The study of which longitudinal observations, sensing schedules, representations, and governance constraints are sufficient to support reliable target-specific prediction. The name proposes a research program, not an established field: it draws on personal sensing, lifelogging, ubiquitous and mobile sensing, egocentric vision, activity recognition, behavioural forecasting, HCI, wearable computing, privacy-preserving machine learning, and information and decision theory. The contribution is the measurement link — TargetSpace connects an observation choice to the gated, target-specific predictive skill it produces, so sensing questions get answered by experiment rather than assumption.
Version 1.0 — pre-pilot protocol proposal. Synthetic harness only. No human-subject results.
The limiting factor for personal AI is increasingly not only model capability but observation quality. A stronger model cannot indefinitely infer target-specific state from evidence that does not contain it, and richer evidence is not automatically useful: quality, continuity, attribution, coverage, and timing constrain what any model can learn about a particular person. Personal-AI evaluation is incomplete when model performance is measured without characterizing the evidence available to the model. TargetSpace treats observation quality as a first-class experimental variable.

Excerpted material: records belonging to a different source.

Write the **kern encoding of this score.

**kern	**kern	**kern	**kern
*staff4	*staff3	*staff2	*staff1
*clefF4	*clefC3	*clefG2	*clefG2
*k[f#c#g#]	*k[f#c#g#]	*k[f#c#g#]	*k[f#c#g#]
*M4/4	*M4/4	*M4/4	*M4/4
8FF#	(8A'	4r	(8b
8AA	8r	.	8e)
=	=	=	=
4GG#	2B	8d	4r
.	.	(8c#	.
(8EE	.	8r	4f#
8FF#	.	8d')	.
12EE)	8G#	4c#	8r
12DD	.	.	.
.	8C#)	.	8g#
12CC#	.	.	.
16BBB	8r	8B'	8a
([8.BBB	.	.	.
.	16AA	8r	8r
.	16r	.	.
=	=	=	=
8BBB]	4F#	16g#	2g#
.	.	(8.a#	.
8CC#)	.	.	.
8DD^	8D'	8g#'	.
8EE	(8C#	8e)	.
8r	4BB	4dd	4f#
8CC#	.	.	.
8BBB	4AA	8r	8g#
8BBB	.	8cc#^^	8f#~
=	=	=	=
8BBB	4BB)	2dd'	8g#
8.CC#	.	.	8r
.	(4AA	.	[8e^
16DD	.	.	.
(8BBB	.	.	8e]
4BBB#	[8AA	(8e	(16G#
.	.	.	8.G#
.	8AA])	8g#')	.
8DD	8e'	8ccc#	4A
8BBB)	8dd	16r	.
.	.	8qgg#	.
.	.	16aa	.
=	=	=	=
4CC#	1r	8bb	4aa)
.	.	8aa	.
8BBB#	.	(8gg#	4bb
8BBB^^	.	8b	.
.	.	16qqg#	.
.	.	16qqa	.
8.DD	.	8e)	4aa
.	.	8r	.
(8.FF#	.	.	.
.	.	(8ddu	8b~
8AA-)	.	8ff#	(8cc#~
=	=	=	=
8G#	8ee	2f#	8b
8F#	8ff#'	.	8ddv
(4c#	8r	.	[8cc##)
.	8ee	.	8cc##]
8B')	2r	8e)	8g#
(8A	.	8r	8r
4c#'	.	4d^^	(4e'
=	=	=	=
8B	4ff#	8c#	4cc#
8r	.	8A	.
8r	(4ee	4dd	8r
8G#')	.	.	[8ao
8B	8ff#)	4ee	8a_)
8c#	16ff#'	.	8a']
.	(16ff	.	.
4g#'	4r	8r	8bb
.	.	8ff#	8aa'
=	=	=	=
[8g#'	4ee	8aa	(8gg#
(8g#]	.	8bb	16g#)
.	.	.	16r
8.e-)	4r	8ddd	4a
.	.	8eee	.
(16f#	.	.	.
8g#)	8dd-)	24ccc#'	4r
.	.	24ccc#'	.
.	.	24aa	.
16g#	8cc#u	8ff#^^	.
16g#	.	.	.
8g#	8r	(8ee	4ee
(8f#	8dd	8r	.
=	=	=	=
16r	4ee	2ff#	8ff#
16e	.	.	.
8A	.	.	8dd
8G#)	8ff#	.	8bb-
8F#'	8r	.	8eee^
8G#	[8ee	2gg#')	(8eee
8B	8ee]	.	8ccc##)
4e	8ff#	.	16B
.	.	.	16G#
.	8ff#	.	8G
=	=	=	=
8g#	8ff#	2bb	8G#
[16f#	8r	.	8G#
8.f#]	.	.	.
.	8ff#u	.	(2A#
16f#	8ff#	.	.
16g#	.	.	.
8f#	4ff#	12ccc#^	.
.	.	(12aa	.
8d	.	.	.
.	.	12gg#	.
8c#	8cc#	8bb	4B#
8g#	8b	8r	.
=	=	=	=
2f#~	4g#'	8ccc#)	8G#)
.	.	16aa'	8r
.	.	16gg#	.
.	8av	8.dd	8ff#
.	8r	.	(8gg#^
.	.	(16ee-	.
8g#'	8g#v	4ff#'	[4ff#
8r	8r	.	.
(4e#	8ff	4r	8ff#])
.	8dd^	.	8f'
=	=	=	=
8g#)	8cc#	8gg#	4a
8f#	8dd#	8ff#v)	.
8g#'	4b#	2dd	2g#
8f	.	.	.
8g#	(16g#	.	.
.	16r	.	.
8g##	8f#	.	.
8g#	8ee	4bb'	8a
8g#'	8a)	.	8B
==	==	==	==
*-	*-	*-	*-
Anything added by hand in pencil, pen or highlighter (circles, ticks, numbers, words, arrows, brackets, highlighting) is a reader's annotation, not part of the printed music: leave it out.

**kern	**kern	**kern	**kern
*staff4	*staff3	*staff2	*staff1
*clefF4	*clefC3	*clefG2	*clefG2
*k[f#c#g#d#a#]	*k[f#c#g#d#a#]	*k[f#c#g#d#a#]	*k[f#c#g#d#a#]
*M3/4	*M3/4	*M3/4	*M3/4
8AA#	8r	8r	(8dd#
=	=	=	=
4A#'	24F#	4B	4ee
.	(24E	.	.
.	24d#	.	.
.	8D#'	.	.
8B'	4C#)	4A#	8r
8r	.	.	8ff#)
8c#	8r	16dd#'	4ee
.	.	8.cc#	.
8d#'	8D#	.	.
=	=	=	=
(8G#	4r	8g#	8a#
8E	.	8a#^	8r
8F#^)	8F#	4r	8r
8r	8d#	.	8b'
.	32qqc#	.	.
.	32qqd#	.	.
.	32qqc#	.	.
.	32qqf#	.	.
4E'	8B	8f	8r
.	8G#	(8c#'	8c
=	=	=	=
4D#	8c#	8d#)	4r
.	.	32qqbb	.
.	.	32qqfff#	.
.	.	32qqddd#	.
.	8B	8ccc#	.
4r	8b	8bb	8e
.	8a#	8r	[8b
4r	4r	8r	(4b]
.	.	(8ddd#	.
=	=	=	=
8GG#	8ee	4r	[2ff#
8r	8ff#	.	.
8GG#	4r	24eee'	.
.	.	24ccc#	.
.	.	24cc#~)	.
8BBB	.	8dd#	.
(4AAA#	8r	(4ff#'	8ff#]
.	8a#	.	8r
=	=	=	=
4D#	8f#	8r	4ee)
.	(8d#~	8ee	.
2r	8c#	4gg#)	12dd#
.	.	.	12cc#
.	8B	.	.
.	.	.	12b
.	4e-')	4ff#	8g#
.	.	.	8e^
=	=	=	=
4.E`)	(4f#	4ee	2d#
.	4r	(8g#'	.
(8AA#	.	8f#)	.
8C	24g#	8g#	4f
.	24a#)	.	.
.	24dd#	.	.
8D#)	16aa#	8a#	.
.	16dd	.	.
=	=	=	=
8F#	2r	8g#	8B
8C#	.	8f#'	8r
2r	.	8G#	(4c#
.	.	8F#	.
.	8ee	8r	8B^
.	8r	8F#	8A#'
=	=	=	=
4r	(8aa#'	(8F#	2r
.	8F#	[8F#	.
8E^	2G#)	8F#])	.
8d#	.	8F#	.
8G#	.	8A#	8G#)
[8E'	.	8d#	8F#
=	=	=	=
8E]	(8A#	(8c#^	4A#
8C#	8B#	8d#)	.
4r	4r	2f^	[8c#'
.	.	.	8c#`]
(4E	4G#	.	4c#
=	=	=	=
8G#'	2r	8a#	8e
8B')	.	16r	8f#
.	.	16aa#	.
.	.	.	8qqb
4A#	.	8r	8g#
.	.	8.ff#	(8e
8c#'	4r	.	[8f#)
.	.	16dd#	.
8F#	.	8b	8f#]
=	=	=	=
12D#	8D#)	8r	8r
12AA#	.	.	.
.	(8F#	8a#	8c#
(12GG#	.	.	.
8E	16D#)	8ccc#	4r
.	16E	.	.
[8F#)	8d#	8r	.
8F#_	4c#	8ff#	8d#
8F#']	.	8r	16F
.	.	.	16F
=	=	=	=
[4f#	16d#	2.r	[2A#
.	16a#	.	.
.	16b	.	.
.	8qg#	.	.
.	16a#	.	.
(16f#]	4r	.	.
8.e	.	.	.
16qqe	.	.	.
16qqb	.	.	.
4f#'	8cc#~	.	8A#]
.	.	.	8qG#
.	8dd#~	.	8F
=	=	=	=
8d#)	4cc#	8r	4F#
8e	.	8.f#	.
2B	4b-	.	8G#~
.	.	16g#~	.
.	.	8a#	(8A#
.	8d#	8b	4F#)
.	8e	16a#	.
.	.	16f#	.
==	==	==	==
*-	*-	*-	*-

The least burdensome governed evidence configuration that preserves a pre-specified level of gated, target-specific predictive skill. It is task-dependent — for one outcome calendar metadata may suffice, for another audio may be necessary, for another sparse images add real lift, and for some outcomes no acceptable configuration exists at all, which is itself a benchmark result. When less invasive sensing produces equivalent gated skill, the smaller configuration wins the comparison: the objective is minimum sufficient governed observation, not maximal surveillance.
Evidence efficiency is a family of experimental ratios, not a score: EE(Eₖ | Eₐ) = ΔSkillR2 ÷ Cost(Eₖ) — the incremental gated skill an added modality, sensor, or schedule contributes, per disclosed unit of cost (joules, worn hours, valid capture hours, captured bytes, or manual activations). Only gated skill counts: sealed, calibrated, permutation-passing, coverage-disclosed, architecture-matched. Privacy is deliberately a vector, never a single score. And the optimal system is not the one with the highest raw skill — TargetSpace does not assume that richer sensing is better; it asks which evidence configurations remain non-dominated after predictive lift and observation cost are measured together.
Non-wear, charging gaps, and consent pauses are structured, not random. Explicit missingness logs keep “no event” distinguishable from “no observation” and protect calibration analysis from silent imputation.
Devices change the behaviour they measure — visible cameras, indicators, prompts, charging rituals. Forgettability is an experimental property: awareness reports, interaction counts, removal frequency, early-vs-late behaviour drift. Inconspicuousness never overrides consent or recording law.
Hypothesis, not finding: a small fraction of observed time may carry a disproportionate share of transition-relevant information. Routine and transition strata are reported separately; any capture trigger must be frozen before evaluation — adaptive sensing that peeks at outcomes is leakage, not efficiency.
Fix the task set. Vary the sensing arm — tier, modality, schedule, placement, device. Seal every forecast before its outcome exists. Score against the R1 population-prior and R2 own-routine baselines, gate on calibration and wrong-target permutation, and attribute any lift to the evidence that produced it via the evidence-tier ablation. The result is a measured answer to a sensing question — including the null answers, which are just as informative.